• [Text excerpt]
=== Begin Enclosure ===
The cutting of faggots, or "bats", in this case from a local hazel copse that needs thinning, is required for the making of torches… medieval-style torches made from trimmed branches nailed and wound with hessian and later doused in pitch. The Robertsbridge Bonfire Society must produce roughly 1,000 of these primitive fire-sticks in time for its own bonfire parade in three weeks' time – and the pressure is on.

A thousand or more similar items have been incinerated in one or other Sussex village or town every Saturday night since early September. And thousands more will be ignited and marched with on Saturday nights up to and including the first week of December. In each town or village, the local society, dressed in its distinctive costume (typically smugglers, convicts, or pearly kings and queens), marches at the head of its home parade, followed by visiting societies, whose combined mass usually totals several hundred.

An anti-papist Bonfire Night celebration in Lewes (Getty Images)

Over the following weeks, each society will march at its neighbours' events. For the Sussex bonfire tradition isn't confined to the fifth of this month. Nor is it confined to the famously flamboyant event in the county town of Lewes, a riotous fiesta where burning tar barrels are rolled down the steep cobbled streets, shopkeepers board their windows, the local police obligingly keep a low profile, and young families and those of a nervous disposition are advised to stay away.

No, in this rural pocket of south-east England, bonfire is not one night but a season that's growing longer by the year. Since the 1970s, when the tradition looked in danger of fizzling out, it's seen a remarkable recovery. This year, 35 bonfire society events will take place – only two of them on 5 November – making it possible for every Sussex society, and a smattering in Surrey and Kent, to march in its colleagues' events and visit their local hostelries. For, as one Robertsbridgian admits, on one level bonfire is a pub crawl with added pyromania. But it's also the proud continuation of a tradition that almost certainly pre-dates the failed Gunpowder Plot of 1605.

John Goldsmith, former vice-chair of the Battle Bonfire Society (aka the "Battel Bonfire Boyes", in keeping with its official position as the oldest of all the Sussex societies), is sceptical of the Catholic conspirators' place in the greater scheme of things. "Can that really be Guy Fawkes we're putting on the bonfire," he asks, "when Guy Fawkes wasn't burnt but hung, drawn and quartered?"

More likely, he thinks, the bonfire, the flaming torches, the parading in the streets and the burning of an effigy derive from the older end-of-year tradition of beating of parish bounds with flaming torches, as a symbolic banishing of evil in the darker months. Historians have suggested even older roots in samhain, a pre-Christian winter festival.

Sandra and Francis Warren have donned their hats as part of the Rye bonfire for two decades; Francis's grandparents were members in the 1930s (Ed Thompson)

The annual Battle Bonfire, which this year triumphantly returned to its original site in front of Battle Abbey, marked its official 300th anniversary in 1986 with a gathering of all 25 of the then-current societies – there are almost double that number now. O

nce a national centre of gunpowder production, Battle is home to the only society with documentary evidence of its existence in the 17th century, and it claims an unbroken annual tradition since 1685 – mention of which raises a sceptical eyebrow among some bonfire buffs. A by-law passed in 1906 forbidding the building and lighting of a fire within 25 yards of a highway hit some societies so hard that they disbanded. "Battle don't like to admit it but that ban stopped even them for two or three years," says Goldsmith, lowering his voice.
=== End Enclosure ===
Transcribed page contents:
=== Begin Enclosure ===
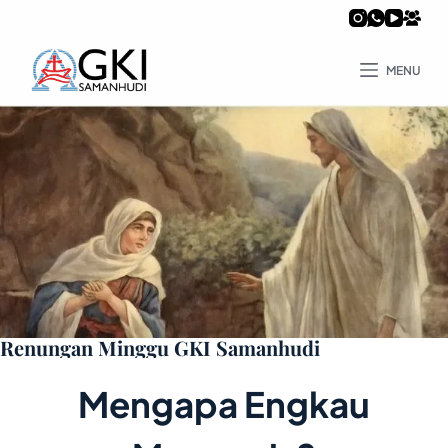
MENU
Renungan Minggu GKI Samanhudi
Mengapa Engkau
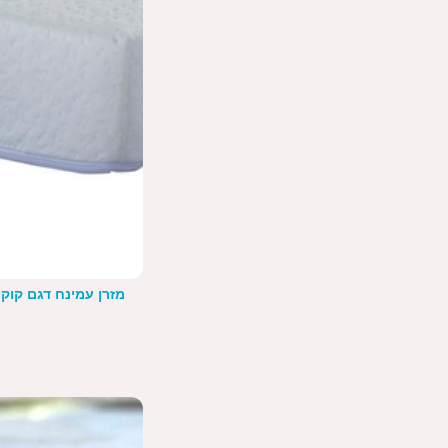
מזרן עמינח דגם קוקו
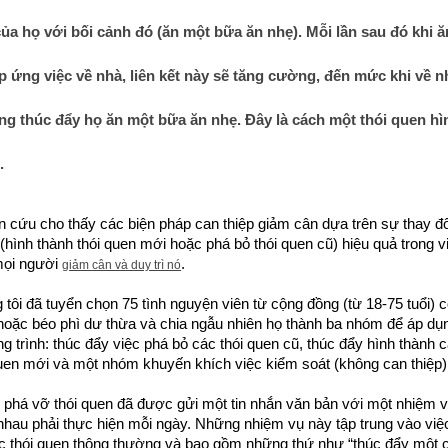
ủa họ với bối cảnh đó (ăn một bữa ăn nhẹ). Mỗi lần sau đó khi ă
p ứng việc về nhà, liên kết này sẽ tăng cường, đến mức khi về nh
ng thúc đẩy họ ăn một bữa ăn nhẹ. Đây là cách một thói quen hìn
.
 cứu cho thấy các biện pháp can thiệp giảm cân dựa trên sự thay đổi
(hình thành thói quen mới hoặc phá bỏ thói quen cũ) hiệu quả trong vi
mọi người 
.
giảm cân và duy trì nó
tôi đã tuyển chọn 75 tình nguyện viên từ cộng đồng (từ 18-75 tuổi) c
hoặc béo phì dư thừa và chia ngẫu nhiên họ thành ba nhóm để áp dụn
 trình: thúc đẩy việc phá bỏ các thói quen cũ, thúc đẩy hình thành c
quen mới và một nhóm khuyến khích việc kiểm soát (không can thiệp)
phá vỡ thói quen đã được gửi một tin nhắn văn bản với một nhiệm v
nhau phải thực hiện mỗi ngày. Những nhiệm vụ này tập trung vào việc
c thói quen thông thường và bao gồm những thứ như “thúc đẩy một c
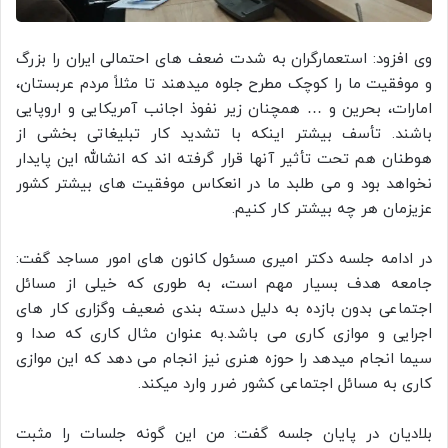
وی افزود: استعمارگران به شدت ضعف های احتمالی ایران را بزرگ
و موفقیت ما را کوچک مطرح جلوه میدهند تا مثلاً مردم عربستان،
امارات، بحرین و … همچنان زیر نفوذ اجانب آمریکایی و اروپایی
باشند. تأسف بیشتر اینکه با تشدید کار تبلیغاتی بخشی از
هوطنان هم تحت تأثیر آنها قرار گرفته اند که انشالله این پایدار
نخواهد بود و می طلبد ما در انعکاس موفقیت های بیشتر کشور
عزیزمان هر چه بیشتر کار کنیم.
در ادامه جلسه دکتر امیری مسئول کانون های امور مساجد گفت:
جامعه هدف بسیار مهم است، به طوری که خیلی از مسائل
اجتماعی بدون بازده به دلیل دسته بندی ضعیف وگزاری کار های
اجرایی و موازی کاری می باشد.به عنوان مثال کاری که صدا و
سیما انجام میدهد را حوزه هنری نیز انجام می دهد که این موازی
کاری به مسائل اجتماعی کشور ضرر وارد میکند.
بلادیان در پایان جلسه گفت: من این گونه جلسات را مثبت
=== End Enclosure ===
• [Your assignment] According to the Sussex bonfire article, in what year did the Battle Bonfire mark its official 300th anniversary?

• [Exercise output] 1986